Do you think he wishes he played during the ,"glory years," of the 70s and 80s considering the paltry payouts,?
The American players in the 80s shot themselves in the foot when they refused to join forces with the women to form one tour that would have raised the profile and prize money in pool. Some resented foreign.players thinking this is a tour for Americans.
I realize how nostalgic and reminiscent of the past people can be. Think Springsteen's Glory Days. Let's be real though this era of pool is played at a higher level.
I see the scenario today as much more of a business model as opposed to pool players looking for the next quick score. I agree with your SVB comments too. To sustain things at such a high level for so long is incredible. He is a pool playing businessman who seems to have it figured out. I am sure he has received some very valuable advice from friends and family over his career to help steer him in the right financial direction. But ultimately, it was his time, his money and his game to control. He seems to be in a phenomenal spot. Kudos to him for sure.

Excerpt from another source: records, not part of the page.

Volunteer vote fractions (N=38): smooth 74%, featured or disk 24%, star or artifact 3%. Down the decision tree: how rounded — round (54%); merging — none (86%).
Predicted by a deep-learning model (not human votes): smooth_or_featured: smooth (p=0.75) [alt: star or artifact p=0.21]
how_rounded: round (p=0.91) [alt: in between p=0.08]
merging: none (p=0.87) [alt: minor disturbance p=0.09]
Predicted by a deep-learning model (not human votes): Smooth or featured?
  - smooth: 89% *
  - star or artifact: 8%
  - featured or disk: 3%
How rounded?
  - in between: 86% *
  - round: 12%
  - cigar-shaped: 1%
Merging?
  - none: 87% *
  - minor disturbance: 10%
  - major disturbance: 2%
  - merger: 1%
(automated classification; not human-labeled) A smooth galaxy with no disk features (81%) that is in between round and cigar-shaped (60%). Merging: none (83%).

With all due respect, most of the players from yesteryear werent pool playing businessmen or women. Some absolutely were though....Miz, Varner, Ewa, Efren, Jeanette....they come to mind. On the surface, it appears that they parlayed their abilities and their brand into a comfortable life at the time and into their twilight years. Others, while maybe having been at the absolute top of the pool world at one point and some having made 6 figures 25 years ago, arent necessarily doing so hot these days. Again, I am not judging. Its their life. I am just piggy backing on the idea of pool being global has changed the dynamic and how the money has changed. Its harder to win. But there appears to be a larger audience, so a player becoming a brand of some sort probably equals dollars and cents beyond prize money.

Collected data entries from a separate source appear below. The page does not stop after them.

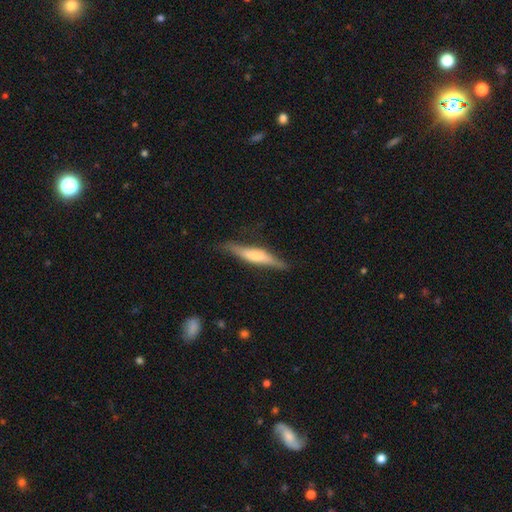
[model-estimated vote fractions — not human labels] This appears to be a smooth galaxy with no disk features (48%). Merging: none (73%).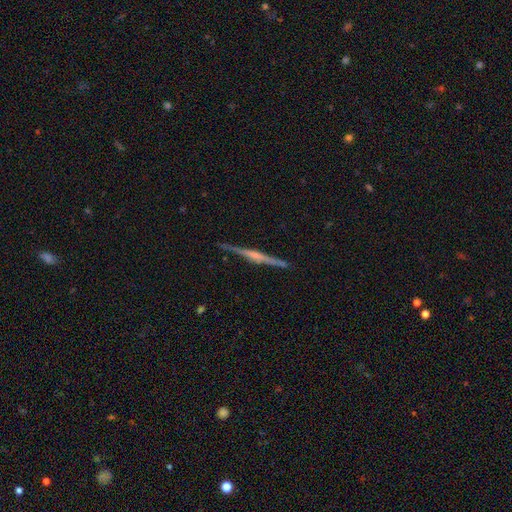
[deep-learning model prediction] Smooth or featured: featured or disk — 82% (smooth — 13%)
Edge-on disk: yes — 99% (no — 1%)
Edge-on bulge: rounded — 61% (none — 20%)
Merging: none — 91% (minor disturbance — 7%)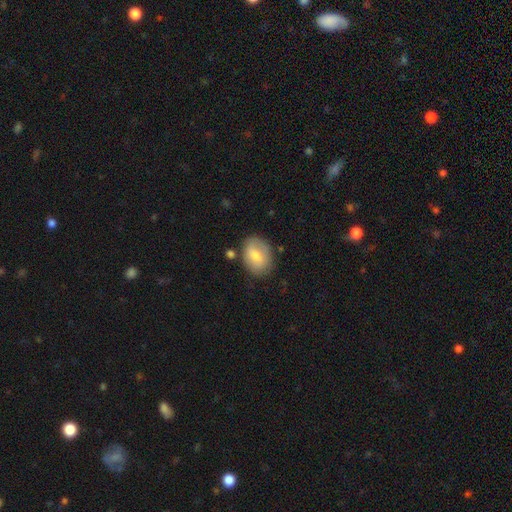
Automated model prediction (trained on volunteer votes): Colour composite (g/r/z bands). It shows a smooth galaxy with no disk features (69%) that is in between round and cigar-shaped (69%). Merging: none (75%).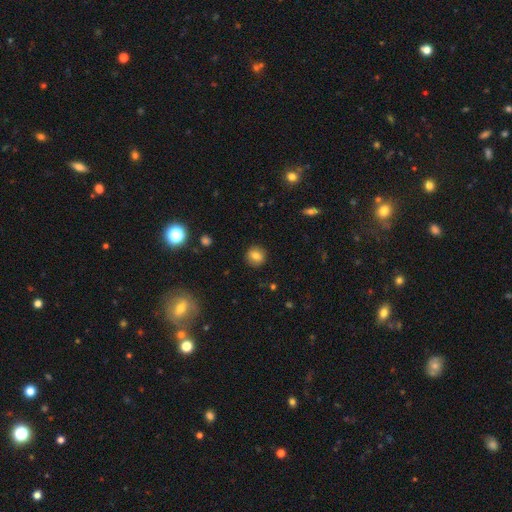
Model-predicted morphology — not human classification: type=smooth (78%); roundness=round (88%); merging=none (90%).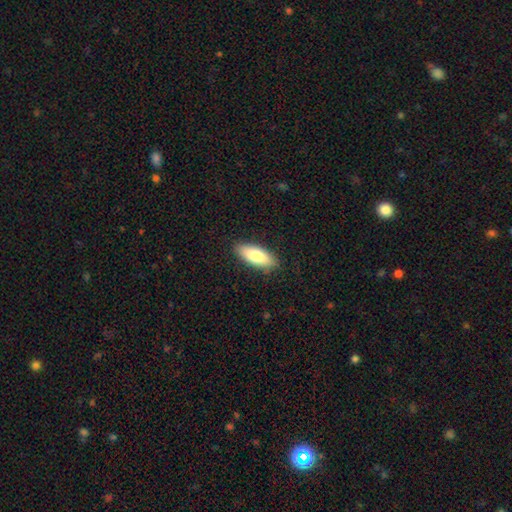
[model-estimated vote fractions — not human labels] This is clearly a smooth galaxy (80%). How rounded: likely in between (73%). Merging: clearly none (88%).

Keith, at most any point in his career, would've certainly been someone who could've cashed in on the organized match ups of today. I am sure he could easily have found backers and couldve drawn nice viewership numbers which hopefully he could have parlayed into dollars whether he won or lost the money match. And possibly some sort of appearance fee or expenses paid just to come play. Imagine being able to watch pool at a really high level for some sort of exorbitant amount of money with the constant back and forth between Keith and someone of a similar personality (especially if they were fitted with mics). Would that be for everyone? Probably not. But I would love it. It may not take pool mainstream but it would certainly be a product that I dont believe has ever been produced in the pool world. I would certainly tune in.

JAM- You would've had to be his agent with all the appearance deals that would've been chasing him down. ;)
 
I always love reading your stories and input. Being a Marylander and knowing many of the characters that you reference from years past, your stories make for even better reading than many of the posts I see about road life.

Geese was.....well.....Geese. The one and only. Him and Keith together had to be absolutely hilarious.

Did you ever cross paths with Barry Jones? He played all over the place but I specifically crossed paths with him at the Champions on the Golden Mile in Frederick. Nice guy who could drop one liners with the best of them. Sadly, I believe Barry passed from cancer a number of years ago.
When you say "Barry Jones," do you mean Punky? Geese snuck in on Punky in Hagerstown a few times back in the early '80s. He was a well-known action player and could play on the big table and the bar box, and as most old-school players, Punky could play all games. He wasn't a one-trick pony.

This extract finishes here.